### SOURCE MATERIAL
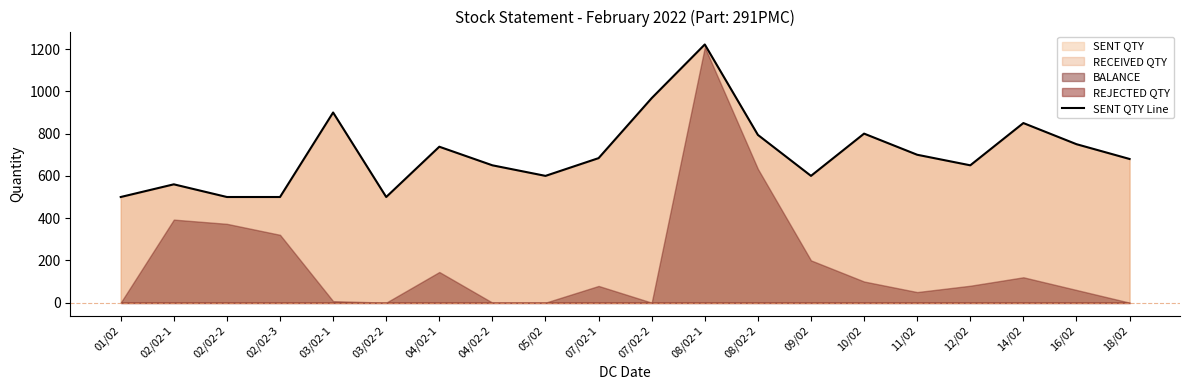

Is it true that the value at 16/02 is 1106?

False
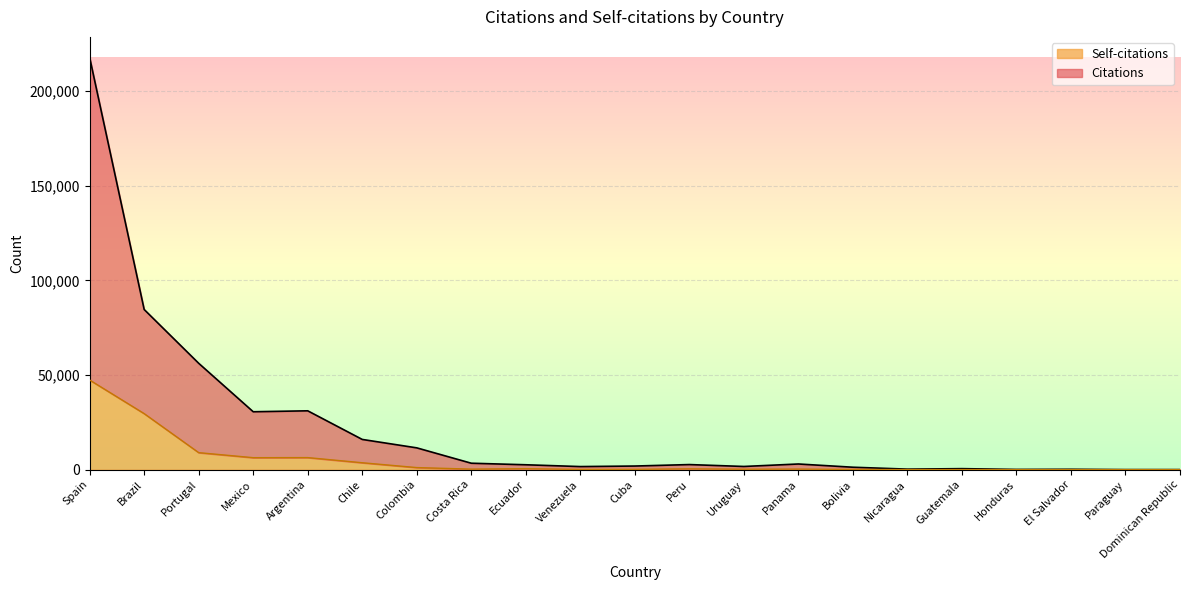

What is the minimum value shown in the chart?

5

--

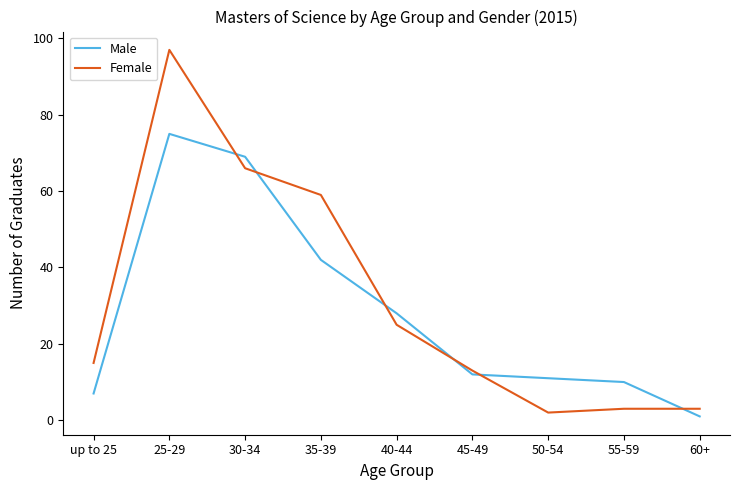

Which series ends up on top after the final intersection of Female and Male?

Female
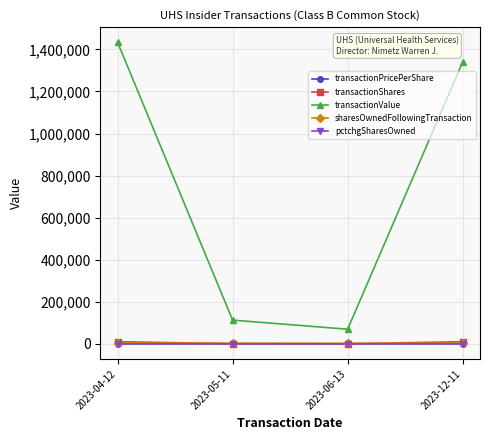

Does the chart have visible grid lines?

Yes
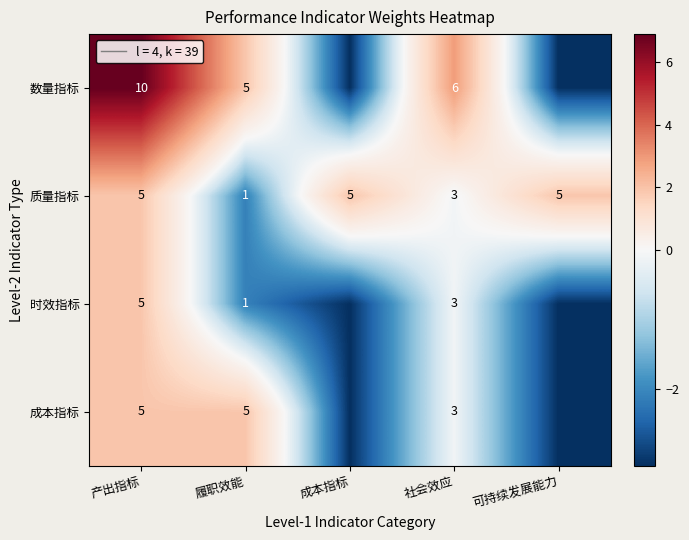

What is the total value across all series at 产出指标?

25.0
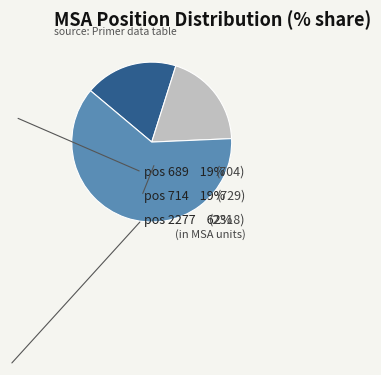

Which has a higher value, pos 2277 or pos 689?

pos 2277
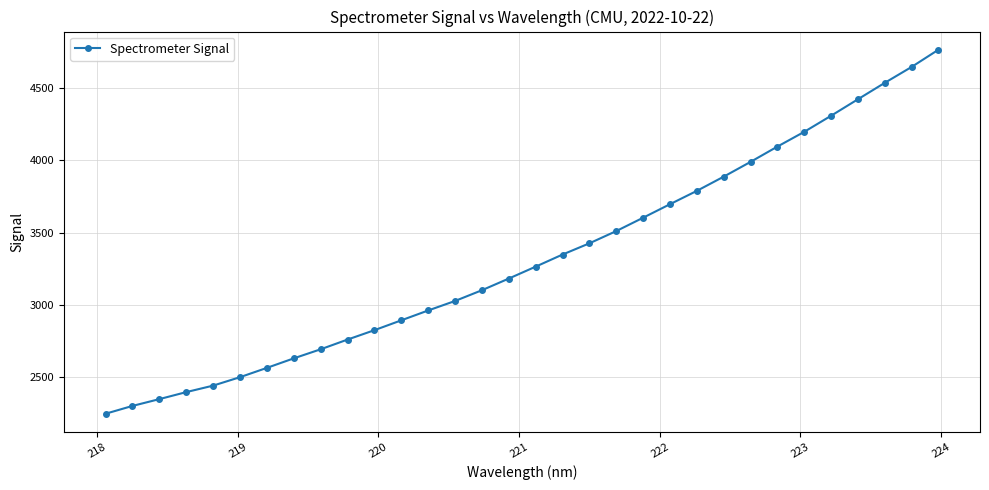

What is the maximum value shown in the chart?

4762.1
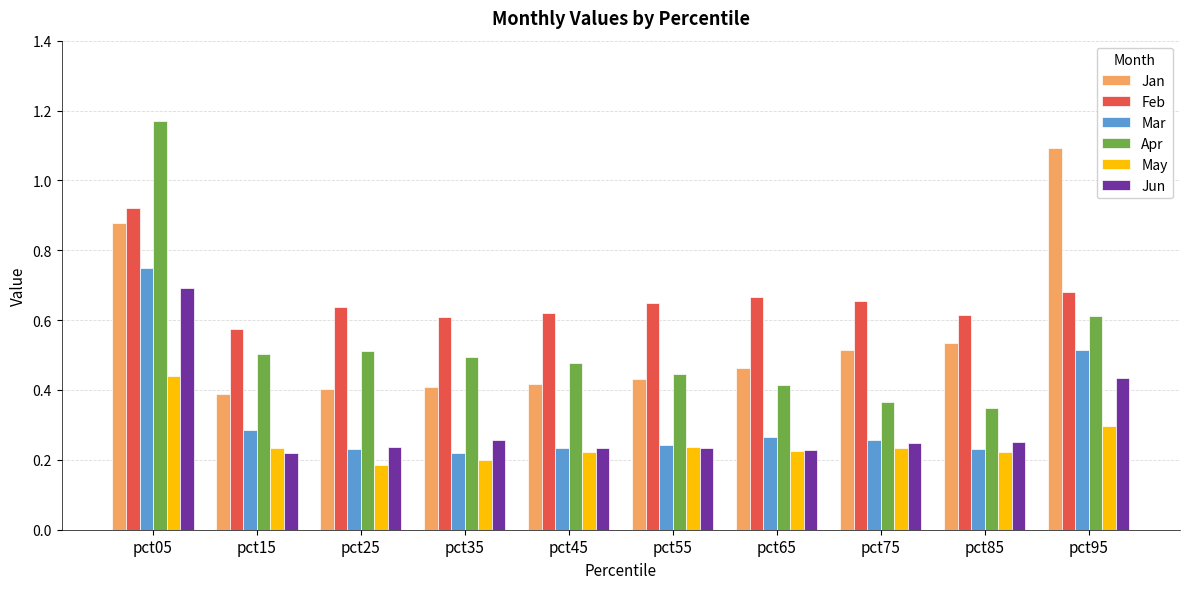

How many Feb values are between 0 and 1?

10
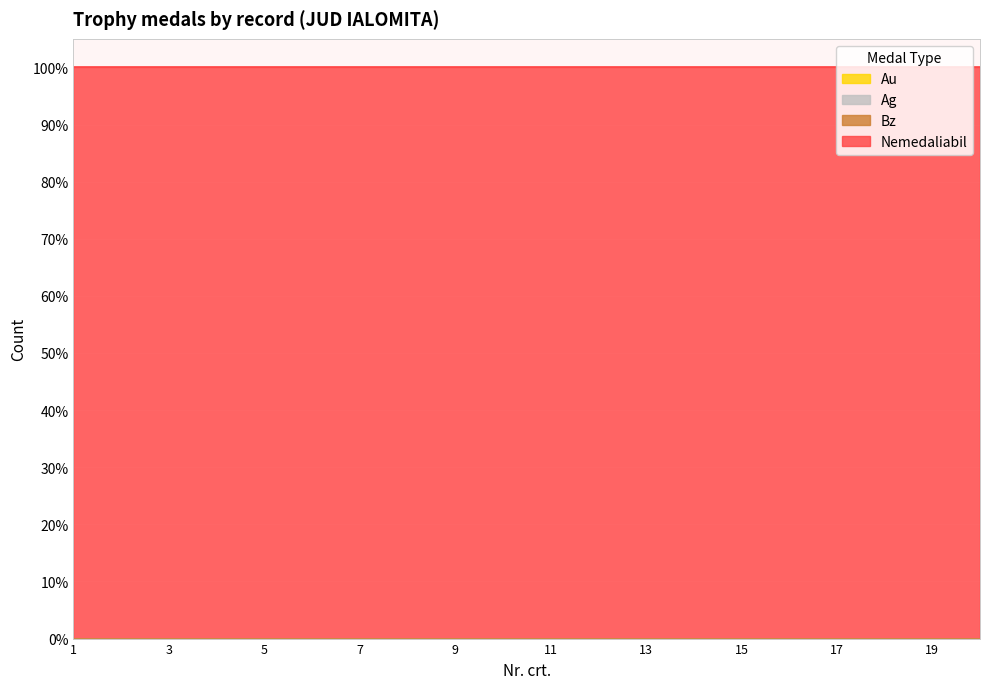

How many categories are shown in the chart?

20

### WHAT IS BEING ASKED
Count the lines in the listing that contain the string "Which", with case significant. Give only the number.

### WRITTEN ANSWER
2